Copy exactly the stretch of data below from the line with "left back paw: (905, 644)" through the line with "nose: (1565, 604)", including both of those lines.

-- Entries shown follows --

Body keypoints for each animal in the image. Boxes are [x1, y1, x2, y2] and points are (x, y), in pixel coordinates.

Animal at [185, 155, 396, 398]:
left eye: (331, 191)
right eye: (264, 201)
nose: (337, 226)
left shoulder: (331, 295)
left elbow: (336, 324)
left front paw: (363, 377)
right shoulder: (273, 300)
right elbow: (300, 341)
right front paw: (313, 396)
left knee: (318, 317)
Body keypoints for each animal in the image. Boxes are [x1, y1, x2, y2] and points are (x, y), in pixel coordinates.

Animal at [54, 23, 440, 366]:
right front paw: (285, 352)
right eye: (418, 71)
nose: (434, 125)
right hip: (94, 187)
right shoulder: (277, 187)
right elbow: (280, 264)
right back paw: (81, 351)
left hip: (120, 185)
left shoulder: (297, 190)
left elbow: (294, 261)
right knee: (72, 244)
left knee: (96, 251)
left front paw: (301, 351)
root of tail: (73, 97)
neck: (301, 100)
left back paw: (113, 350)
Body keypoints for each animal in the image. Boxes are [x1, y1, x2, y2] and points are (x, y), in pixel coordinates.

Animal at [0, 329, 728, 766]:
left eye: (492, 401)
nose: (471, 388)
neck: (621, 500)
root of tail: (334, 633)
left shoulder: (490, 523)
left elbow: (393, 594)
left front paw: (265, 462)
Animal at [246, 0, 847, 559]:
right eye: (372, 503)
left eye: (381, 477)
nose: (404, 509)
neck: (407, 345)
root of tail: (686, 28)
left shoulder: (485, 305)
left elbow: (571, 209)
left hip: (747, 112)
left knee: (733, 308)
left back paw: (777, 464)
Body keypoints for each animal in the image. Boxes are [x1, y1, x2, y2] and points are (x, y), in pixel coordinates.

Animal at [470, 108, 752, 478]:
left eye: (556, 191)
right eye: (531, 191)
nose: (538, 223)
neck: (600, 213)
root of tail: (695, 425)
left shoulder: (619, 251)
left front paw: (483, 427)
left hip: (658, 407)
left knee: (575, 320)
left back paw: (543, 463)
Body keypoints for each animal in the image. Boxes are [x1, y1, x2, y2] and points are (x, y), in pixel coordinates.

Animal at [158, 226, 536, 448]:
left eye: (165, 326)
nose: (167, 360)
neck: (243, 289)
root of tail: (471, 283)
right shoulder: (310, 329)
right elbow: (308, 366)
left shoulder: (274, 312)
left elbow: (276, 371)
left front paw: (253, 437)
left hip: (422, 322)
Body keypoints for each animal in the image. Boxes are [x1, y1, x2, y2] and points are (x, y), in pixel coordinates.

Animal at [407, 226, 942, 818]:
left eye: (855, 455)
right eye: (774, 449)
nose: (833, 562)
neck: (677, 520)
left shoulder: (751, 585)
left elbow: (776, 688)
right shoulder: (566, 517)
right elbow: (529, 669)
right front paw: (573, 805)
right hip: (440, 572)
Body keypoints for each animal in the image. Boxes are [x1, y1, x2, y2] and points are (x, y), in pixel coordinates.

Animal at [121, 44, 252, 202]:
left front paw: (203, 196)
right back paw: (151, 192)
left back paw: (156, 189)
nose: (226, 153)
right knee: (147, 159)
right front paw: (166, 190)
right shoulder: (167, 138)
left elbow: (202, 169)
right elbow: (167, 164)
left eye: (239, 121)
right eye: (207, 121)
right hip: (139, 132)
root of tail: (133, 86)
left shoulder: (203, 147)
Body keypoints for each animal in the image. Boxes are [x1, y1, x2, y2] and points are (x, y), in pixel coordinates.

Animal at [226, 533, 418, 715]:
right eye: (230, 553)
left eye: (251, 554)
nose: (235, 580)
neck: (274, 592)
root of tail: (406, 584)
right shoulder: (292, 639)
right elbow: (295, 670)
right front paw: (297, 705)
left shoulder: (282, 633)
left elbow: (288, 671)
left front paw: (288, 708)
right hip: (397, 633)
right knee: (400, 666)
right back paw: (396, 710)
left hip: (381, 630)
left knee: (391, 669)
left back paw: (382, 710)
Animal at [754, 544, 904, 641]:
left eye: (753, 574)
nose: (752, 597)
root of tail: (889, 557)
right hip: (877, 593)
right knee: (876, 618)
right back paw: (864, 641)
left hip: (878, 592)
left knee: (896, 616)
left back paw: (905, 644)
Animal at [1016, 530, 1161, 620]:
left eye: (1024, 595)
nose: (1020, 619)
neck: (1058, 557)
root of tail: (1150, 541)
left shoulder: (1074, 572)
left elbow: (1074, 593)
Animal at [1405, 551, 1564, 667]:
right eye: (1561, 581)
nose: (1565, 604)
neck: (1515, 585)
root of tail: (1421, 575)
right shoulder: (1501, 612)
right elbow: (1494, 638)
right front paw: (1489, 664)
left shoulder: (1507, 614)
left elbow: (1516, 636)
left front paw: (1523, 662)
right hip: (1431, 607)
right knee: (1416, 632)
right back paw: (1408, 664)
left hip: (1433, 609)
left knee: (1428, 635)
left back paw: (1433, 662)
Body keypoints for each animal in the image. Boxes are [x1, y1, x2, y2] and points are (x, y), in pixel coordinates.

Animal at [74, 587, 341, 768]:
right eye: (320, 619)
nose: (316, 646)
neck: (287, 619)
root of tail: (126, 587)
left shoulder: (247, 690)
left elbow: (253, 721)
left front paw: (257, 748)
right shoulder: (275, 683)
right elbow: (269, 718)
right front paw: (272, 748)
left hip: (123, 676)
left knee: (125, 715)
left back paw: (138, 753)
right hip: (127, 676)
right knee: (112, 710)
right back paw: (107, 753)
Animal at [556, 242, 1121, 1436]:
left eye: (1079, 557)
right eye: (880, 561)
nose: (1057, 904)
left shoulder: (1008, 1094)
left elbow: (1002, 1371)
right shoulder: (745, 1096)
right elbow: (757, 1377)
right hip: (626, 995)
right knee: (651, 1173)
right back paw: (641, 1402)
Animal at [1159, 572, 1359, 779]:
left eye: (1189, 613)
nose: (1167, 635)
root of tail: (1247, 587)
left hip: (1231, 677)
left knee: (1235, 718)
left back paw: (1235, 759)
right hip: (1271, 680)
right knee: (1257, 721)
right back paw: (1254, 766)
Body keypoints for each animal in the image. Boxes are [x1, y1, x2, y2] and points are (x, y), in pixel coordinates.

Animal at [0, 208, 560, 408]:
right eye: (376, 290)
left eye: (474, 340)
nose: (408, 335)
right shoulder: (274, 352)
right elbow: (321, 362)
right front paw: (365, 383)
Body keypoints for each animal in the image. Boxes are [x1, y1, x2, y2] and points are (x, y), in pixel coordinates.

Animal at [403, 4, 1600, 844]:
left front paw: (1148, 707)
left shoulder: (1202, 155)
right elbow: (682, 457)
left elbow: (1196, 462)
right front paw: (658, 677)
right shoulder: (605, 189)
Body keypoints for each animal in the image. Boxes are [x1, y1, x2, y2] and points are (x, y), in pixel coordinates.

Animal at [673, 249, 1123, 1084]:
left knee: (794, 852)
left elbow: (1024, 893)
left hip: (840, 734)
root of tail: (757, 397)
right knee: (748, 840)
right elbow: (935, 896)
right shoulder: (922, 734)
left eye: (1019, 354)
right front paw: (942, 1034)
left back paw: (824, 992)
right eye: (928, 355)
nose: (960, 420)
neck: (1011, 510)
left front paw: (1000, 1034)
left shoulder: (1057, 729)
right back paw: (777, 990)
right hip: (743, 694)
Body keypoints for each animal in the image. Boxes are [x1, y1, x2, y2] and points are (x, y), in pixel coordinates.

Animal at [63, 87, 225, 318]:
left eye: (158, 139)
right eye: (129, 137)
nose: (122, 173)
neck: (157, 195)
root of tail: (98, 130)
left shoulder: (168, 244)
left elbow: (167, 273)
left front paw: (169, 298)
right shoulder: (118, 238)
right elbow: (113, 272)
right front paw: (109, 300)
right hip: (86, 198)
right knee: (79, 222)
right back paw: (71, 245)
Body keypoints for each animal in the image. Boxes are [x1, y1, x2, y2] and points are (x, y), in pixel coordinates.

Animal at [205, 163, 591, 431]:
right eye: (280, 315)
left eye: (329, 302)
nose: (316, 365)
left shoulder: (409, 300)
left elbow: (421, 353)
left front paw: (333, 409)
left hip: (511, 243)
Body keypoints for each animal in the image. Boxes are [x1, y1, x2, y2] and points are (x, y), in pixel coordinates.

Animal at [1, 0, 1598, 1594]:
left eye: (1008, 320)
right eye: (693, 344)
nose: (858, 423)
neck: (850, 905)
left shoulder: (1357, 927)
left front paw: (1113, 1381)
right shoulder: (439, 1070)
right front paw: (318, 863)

-- Entries shown concluded --

- Answer for the task
left back paw: (905, 644)
Animal at [1016, 530, 1161, 620]:
left eye: (1024, 595)
nose: (1020, 619)
neck: (1058, 557)
root of tail: (1150, 541)
left shoulder: (1074, 572)
left elbow: (1074, 593)
Animal at [1405, 551, 1564, 667]:
right eye: (1561, 581)
nose: (1565, 604)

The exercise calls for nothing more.